Depois de ser punida pela Comissão Europeia em abril, a Meta informou que assumiu o compromisso de oferecer uma alternativa nova aos anúncios personalizados no Facebook e no Instagram para os usuários da União Europeia.
O impasse entre a empresa e o bloco europeu sobre a forma como a publicidade funciona nessas redes sociais parece estar perto de um desfecho. Para lembrar, a Meta havia criado para os europeus um modelo de negócio apelidado de “Consentir ou Pagar”, que dava ao usuário duas escolhas: permitir o uso de dados pessoais para anúncios direcionados ou pagar uma assinatura. Em outras palavras, quem quisesse evitar esse tratamento dos próprios dados teria de desembolsar um valor mensal.

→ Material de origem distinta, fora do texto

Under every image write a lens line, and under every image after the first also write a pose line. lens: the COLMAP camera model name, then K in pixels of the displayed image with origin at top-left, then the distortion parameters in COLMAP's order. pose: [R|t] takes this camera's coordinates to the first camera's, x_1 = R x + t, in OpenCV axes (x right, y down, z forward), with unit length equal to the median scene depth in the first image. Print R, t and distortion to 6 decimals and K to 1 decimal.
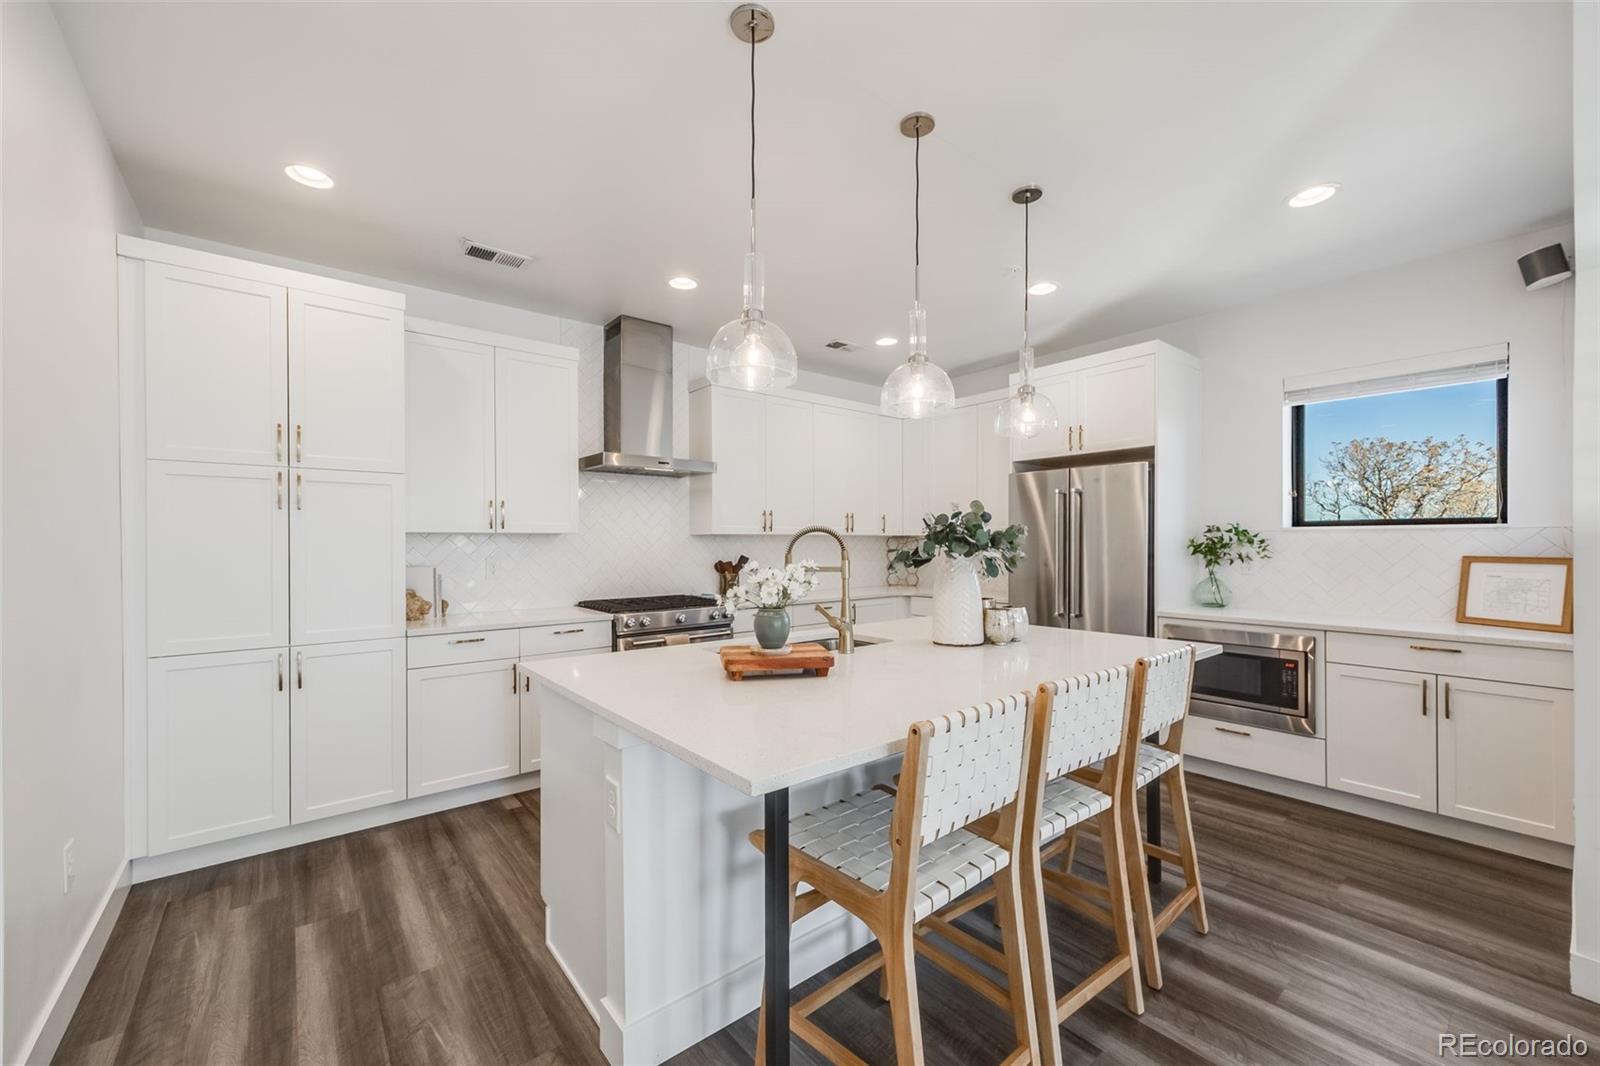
lens RADIAL K [[635.1, 0, 806.7], [0, 635.1, 540.3], [0, 0, 1]] dist [-0.000600, -0.000188]
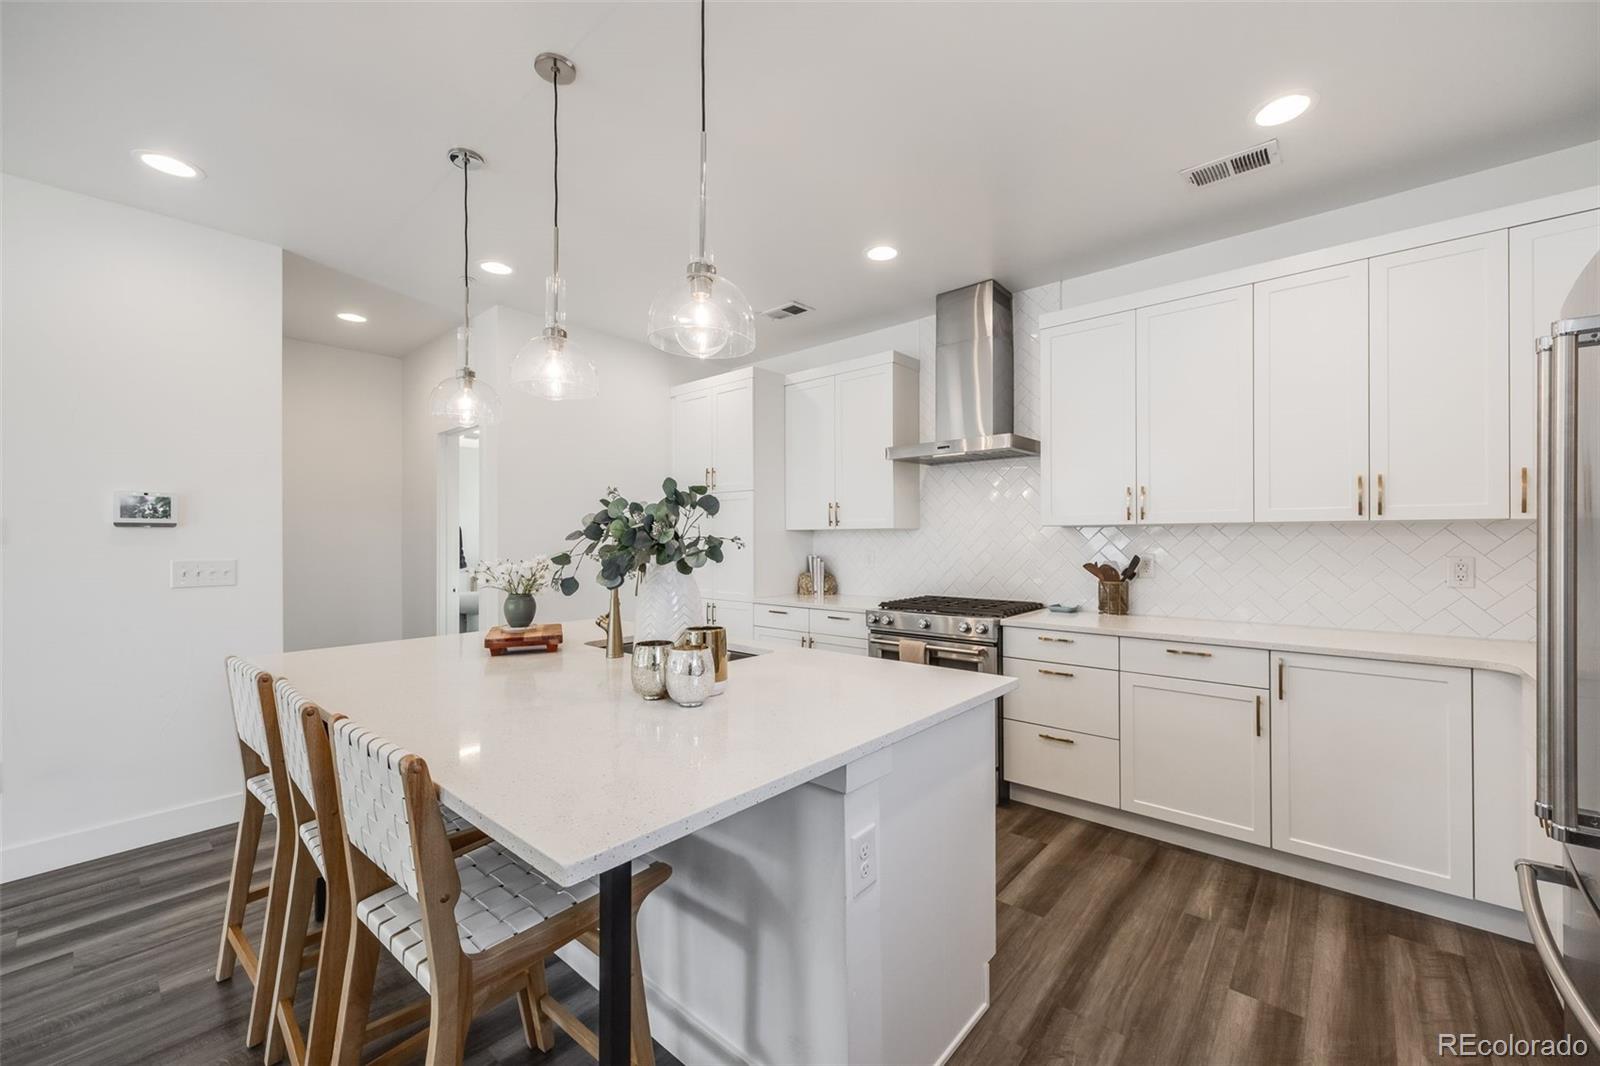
lens RADIAL K [[635.1, 0, 806.7], [0, 635.1, 540.3], [0, 0, 1]] dist [-0.000600, -0.000188]
pose [[0.168863, 0.006143, -0.985620, 0.632522], [0.008135, 0.999938, 0.007626, -0.000726], [0.985606, -0.009306, 0.168803, 0.681330]]
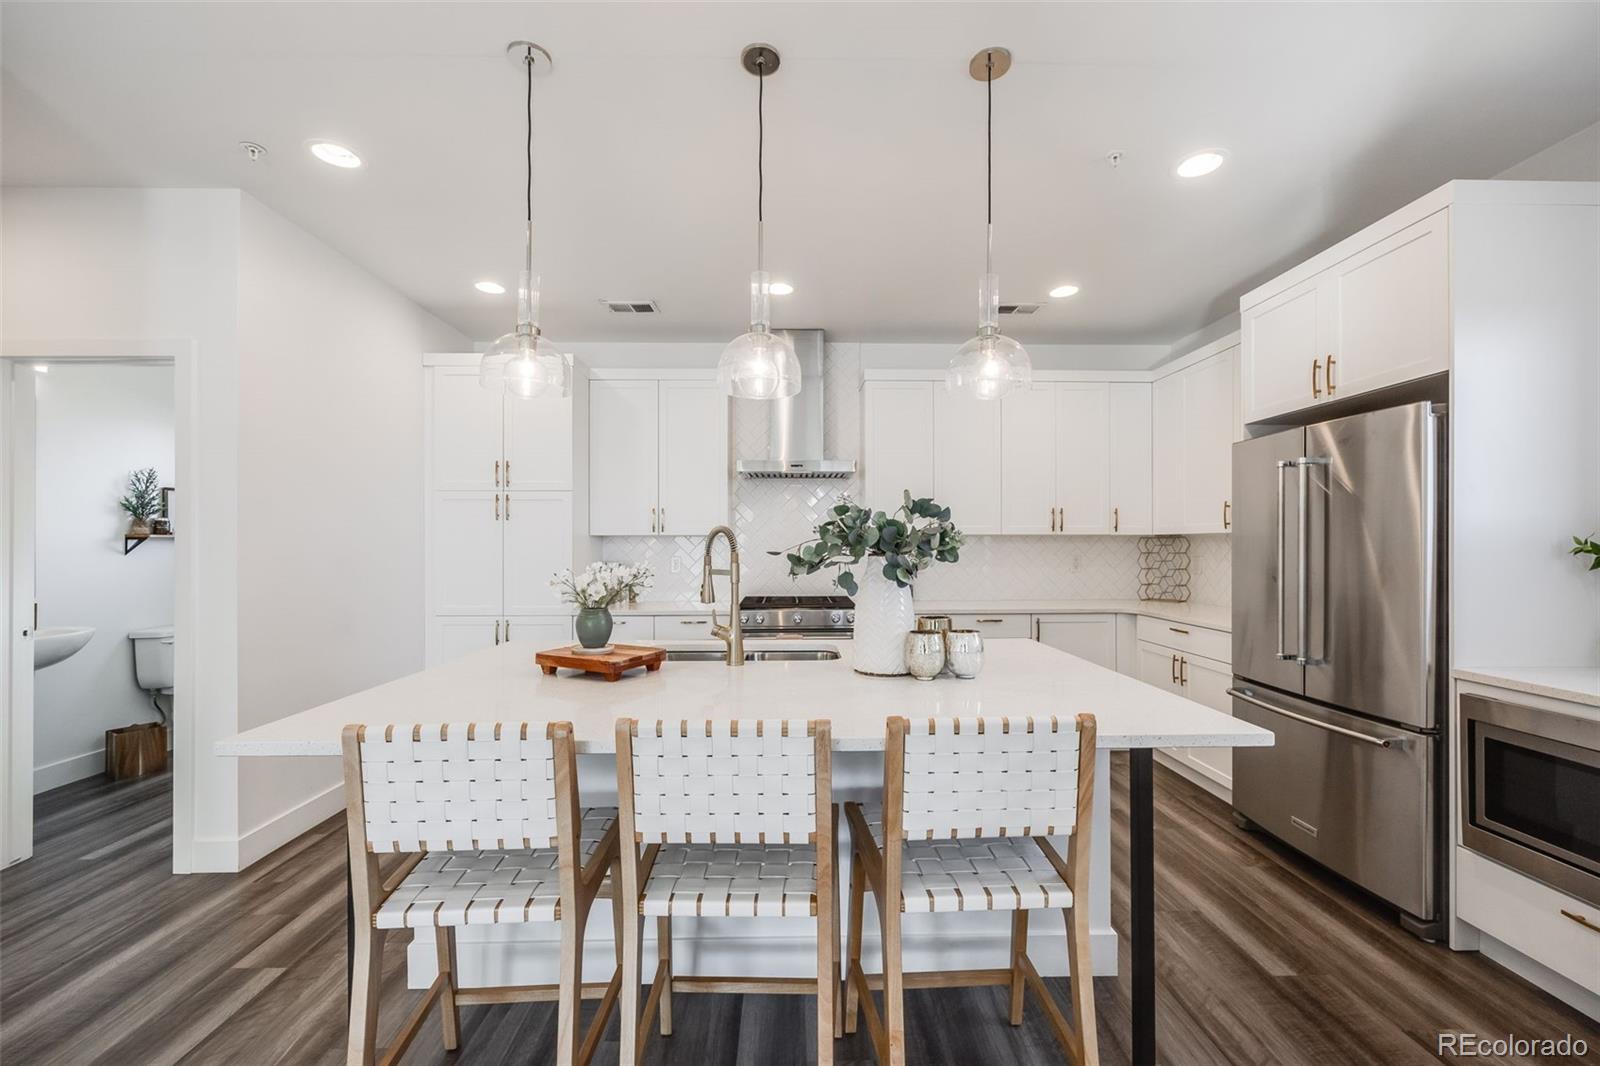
lens RADIAL K [[640.3, 0, 802.4], [0, 640.3, 539.4], [0, 0, 1]] dist [-0.001415, -0.000328]
pose [[0.788133, -0.003344, -0.615495, 0.428945], [0.002013, 0.999994, -0.002855, -0.000188], [0.615501, 0.001012, 0.788135, 0.201034]]
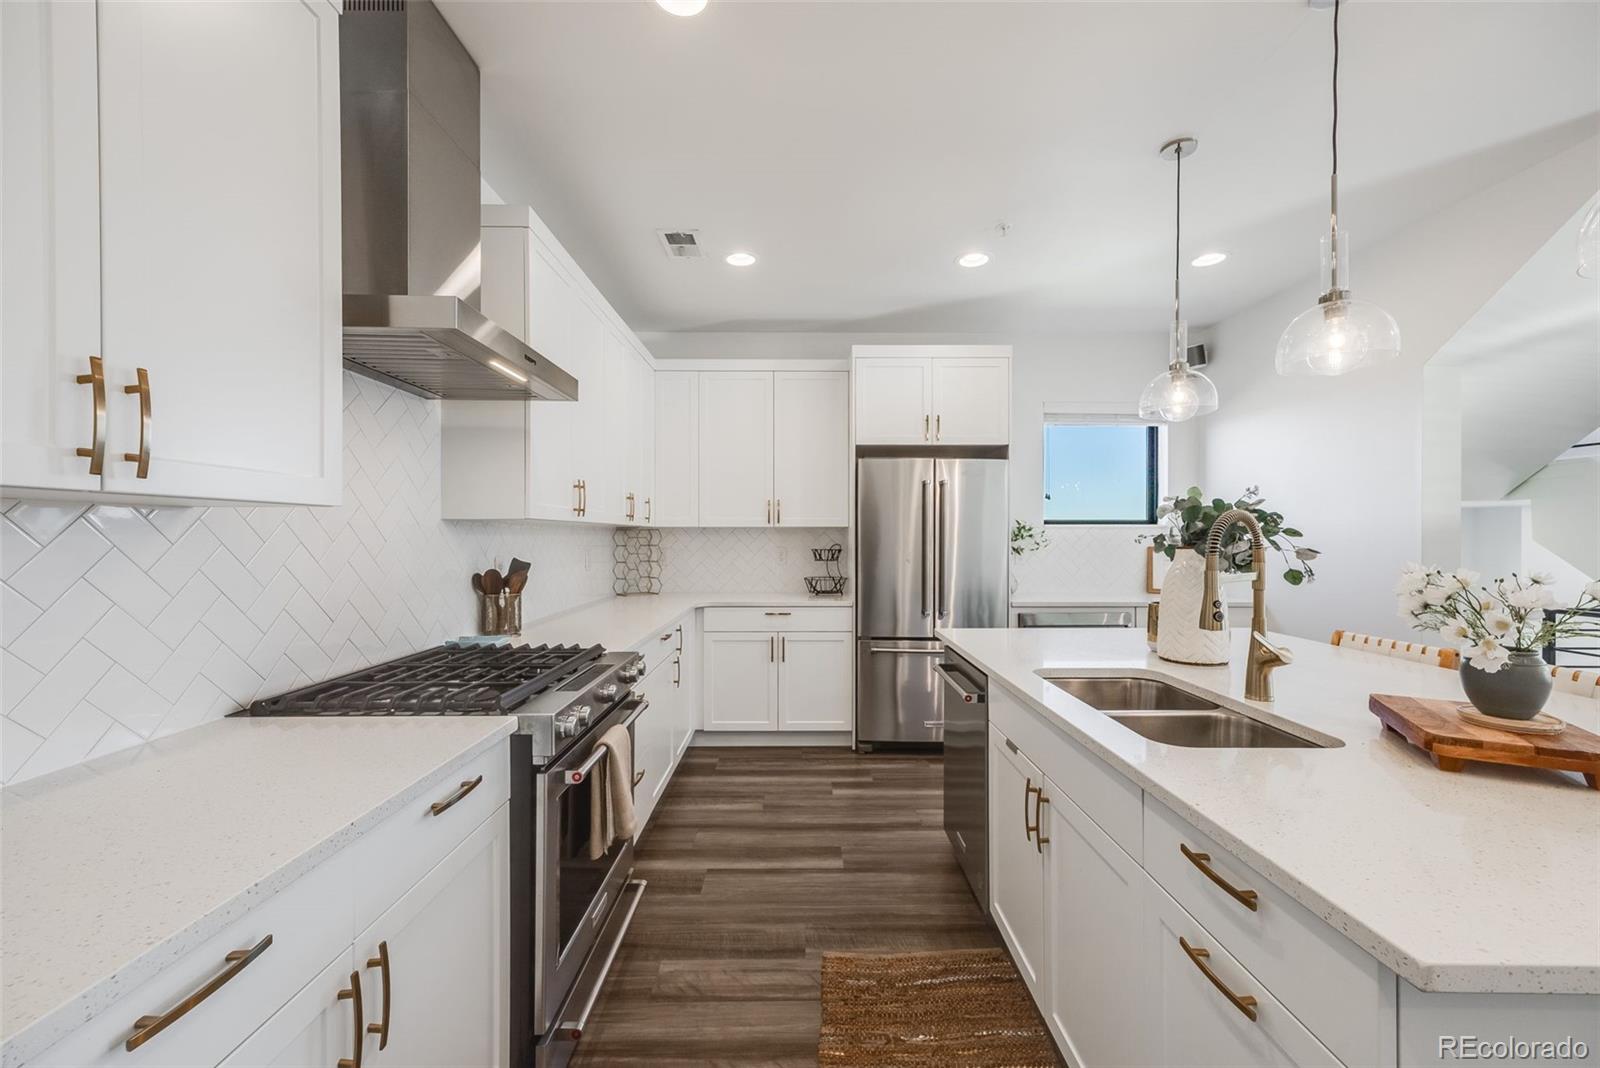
lens RADIAL K [[635.1, 0, 806.7], [0, 635.1, 541.3], [0, 0, 1]] dist [-0.000600, -0.000188]
pose [[0.627142, -0.002806, 0.778900, -0.465204], [-0.006415, 0.999941, 0.008767, 0.002585], [-0.778878, -0.010495, 0.627087, 0.577892]]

Em abril de 2025, porém, Bruxelas concluiu que esse modelo não atendia às exigências da Lei dos Mercados Digitais e aplicou uma multa de 200 milhões de euros à companhia. Agora, em um comunicado divulgado nesta semana, a Comissão Europeia afirma que, após diálogo entre as partes, a Meta se comprometeu a oferecer aos usuários da União Europeia uma alternativa que vai possibilitar anúncios menos personalizados no Facebook e no Instagram.
Meta, Facebook e Instagram: uma novidade para os usuários europeus
“É a primeira vez que uma escolha desse tipo é oferecida nas redes sociais da Meta. A Meta dará aos usuários a opção de: consentir em compartilhar todos os seus dados e ver anúncios totalmente personalizados, ou optar por compartilhar menos dados pessoais para ter uma experiência com anúncios personalizados mais limitada”, informou a Comissão Europeia.
Por enquanto, ainda não foram divulgados todos os detalhes dessa nova solução, que deverá permitir à Meta continuar veiculando publicidade e, ao mesmo tempo, manter conformidade com a Lei dos Mercados Digitais. Segundo a Comissão Europeia, essas novas opções serão apresentadas pela empresa aos usuários da União Europeia em janeiro de 2026.
A mudança também pode representar um marco importante na relação entre grandes plataformas digitais e regras de proteção ao consumidor na Europa. Na prática, o novo formato tende a ampliar a transparência sobre como os dados são usados na segmentação de anúncios, além de dar mais margem de escolha a quem prefere limitar esse compartilhamento.
“Tomamos conhecimento da declaração da Comissão Europeia. Os anúncios personalizados são essenciais para a economia europeia”, disse um representante da Meta, segundo o Financial Times.